Stored data entries

—————

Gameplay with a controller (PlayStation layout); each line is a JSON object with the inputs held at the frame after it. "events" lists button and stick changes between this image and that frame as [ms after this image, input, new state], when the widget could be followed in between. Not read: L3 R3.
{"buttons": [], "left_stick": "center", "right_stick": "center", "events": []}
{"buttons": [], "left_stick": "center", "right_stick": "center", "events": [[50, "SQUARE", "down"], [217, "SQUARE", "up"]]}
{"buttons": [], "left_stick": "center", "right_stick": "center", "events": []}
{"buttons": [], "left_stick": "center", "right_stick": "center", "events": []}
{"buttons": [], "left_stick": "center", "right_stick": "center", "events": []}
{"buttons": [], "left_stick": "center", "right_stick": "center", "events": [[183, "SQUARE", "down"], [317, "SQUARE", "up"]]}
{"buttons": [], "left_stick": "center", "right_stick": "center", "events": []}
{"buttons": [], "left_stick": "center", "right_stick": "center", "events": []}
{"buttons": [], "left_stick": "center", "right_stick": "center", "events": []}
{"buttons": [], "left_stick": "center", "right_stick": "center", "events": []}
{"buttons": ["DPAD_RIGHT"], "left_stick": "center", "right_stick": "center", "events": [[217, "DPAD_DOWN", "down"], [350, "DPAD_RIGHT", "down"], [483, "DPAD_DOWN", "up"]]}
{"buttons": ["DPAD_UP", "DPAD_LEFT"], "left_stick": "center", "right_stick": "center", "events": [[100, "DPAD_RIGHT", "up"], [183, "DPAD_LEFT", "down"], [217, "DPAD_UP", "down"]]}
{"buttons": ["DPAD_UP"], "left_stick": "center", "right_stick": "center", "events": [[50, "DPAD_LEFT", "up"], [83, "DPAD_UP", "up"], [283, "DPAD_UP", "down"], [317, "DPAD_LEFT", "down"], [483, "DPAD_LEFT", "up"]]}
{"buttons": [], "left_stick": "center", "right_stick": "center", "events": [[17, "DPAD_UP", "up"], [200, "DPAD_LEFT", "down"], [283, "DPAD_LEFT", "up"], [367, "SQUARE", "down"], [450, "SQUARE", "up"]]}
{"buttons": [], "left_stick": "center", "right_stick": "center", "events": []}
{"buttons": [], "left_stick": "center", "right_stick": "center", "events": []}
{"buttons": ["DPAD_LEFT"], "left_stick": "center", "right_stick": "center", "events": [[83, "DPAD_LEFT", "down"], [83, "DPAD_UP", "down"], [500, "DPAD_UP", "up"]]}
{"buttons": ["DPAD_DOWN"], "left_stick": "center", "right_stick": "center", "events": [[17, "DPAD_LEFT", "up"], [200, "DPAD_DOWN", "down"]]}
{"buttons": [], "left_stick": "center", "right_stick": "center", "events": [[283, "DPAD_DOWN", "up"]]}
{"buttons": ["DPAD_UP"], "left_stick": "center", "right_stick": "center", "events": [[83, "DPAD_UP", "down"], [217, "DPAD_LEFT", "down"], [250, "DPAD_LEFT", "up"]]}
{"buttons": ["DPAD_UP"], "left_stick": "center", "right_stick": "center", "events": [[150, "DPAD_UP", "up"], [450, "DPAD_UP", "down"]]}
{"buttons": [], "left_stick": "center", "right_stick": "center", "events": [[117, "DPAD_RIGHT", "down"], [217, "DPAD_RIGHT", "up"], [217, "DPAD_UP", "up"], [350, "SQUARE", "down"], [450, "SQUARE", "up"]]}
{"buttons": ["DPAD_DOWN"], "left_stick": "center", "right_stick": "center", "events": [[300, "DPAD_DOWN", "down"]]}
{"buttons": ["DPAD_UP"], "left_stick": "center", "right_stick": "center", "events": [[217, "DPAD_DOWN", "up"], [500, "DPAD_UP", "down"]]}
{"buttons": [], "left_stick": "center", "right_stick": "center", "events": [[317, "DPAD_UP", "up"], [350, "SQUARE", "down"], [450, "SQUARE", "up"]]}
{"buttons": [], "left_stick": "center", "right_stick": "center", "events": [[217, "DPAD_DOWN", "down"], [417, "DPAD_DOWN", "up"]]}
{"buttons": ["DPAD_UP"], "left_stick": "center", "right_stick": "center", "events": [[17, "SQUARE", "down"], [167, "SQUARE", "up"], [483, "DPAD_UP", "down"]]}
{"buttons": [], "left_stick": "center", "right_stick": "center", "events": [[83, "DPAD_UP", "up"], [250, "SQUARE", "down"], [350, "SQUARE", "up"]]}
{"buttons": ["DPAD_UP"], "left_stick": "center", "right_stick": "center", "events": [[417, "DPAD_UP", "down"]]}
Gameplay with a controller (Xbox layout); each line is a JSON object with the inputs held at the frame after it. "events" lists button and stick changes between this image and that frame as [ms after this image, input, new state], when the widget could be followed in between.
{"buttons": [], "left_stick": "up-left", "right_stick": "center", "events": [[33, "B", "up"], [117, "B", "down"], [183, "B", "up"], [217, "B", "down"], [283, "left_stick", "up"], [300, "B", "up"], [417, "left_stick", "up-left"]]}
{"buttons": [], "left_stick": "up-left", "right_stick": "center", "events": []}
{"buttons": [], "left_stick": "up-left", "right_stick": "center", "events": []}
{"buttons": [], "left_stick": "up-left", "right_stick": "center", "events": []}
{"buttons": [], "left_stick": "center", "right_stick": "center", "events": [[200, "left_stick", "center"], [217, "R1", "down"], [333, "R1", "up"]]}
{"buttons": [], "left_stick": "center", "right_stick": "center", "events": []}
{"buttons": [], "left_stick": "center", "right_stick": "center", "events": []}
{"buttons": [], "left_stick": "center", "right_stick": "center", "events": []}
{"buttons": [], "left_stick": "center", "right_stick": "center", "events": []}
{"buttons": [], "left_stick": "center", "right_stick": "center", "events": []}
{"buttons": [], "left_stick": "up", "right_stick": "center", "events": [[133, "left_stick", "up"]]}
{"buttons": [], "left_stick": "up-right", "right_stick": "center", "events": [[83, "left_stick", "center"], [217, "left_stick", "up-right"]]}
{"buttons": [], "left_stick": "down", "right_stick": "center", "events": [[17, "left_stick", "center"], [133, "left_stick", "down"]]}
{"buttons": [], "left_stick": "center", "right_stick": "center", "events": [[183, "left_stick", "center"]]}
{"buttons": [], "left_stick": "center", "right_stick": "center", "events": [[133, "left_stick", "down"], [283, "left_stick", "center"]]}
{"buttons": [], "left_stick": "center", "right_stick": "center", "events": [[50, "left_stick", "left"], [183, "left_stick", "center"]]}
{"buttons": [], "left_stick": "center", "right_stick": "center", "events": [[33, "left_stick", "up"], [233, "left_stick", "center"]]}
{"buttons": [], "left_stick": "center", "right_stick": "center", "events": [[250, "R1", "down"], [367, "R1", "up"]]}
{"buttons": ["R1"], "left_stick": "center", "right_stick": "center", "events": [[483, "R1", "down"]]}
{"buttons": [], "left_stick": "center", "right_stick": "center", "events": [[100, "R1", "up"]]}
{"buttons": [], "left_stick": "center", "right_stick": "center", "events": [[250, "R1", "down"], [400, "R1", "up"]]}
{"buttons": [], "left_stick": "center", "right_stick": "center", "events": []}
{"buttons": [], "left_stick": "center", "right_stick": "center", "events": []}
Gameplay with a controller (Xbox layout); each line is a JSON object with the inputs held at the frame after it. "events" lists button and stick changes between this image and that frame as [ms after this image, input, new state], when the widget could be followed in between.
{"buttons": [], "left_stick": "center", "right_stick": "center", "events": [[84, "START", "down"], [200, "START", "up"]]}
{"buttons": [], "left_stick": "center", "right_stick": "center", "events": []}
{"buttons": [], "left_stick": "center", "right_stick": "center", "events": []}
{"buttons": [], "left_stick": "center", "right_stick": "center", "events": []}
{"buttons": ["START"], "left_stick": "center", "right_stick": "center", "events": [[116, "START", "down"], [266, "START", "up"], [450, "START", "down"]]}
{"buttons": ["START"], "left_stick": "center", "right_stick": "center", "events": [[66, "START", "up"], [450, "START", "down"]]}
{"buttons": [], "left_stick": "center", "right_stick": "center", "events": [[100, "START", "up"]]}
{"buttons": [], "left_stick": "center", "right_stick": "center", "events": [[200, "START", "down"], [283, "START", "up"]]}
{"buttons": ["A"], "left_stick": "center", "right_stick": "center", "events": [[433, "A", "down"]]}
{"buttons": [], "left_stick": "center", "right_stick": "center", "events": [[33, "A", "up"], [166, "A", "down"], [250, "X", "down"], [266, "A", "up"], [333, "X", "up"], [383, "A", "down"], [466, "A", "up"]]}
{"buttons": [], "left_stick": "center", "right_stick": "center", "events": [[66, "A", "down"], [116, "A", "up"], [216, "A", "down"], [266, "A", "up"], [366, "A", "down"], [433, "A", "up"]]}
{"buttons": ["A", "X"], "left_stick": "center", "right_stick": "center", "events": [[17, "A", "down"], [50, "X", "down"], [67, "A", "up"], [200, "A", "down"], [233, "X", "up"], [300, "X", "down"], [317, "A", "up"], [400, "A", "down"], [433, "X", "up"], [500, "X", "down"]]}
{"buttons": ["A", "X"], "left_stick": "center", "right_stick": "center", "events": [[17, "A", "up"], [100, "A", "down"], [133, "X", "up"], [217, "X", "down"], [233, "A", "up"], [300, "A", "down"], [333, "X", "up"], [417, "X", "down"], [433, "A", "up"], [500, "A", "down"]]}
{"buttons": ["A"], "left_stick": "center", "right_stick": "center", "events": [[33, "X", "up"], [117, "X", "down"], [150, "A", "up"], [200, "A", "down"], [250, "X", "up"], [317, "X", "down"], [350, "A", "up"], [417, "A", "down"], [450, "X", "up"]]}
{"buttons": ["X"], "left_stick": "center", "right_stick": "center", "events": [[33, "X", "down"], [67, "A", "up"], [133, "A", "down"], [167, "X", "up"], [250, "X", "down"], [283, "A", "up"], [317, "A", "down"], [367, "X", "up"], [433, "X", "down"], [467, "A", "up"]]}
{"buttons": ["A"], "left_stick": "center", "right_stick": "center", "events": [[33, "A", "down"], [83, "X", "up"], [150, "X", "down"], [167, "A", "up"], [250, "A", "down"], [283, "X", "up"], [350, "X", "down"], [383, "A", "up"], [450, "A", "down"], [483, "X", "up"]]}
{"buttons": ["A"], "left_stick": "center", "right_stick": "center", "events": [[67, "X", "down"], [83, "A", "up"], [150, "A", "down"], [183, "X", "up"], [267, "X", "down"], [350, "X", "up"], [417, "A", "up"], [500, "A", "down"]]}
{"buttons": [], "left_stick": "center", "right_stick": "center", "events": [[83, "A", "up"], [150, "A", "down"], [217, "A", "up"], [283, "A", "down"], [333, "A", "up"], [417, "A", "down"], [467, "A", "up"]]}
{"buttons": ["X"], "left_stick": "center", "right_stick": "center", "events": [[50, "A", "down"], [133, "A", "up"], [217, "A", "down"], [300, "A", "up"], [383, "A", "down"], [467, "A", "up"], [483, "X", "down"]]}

—————

EXERCISE GOAL
What lines in the entries above include the string "START"? Return each one.

TASK OUTPUT
{"buttons": [], "left_stick": "center", "right_stick": "center", "events": [[84, "START", "down"], [200, "START", "up"]]}
{"buttons": ["START"], "left_stick": "center", "right_stick": "center", "events": [[116, "START", "down"], [266, "START", "up"], [450, "START", "down"]]}
{"buttons": ["START"], "left_stick": "center", "right_stick": "center", "events": [[66, "START", "up"], [450, "START", "down"]]}
{"buttons": [], "left_stick": "center", "right_stick": "center", "events": [[100, "START", "up"]]}
{"buttons": [], "left_stick": "center", "right_stick": "center", "events": [[200, "START", "down"], [283, "START", "up"]]}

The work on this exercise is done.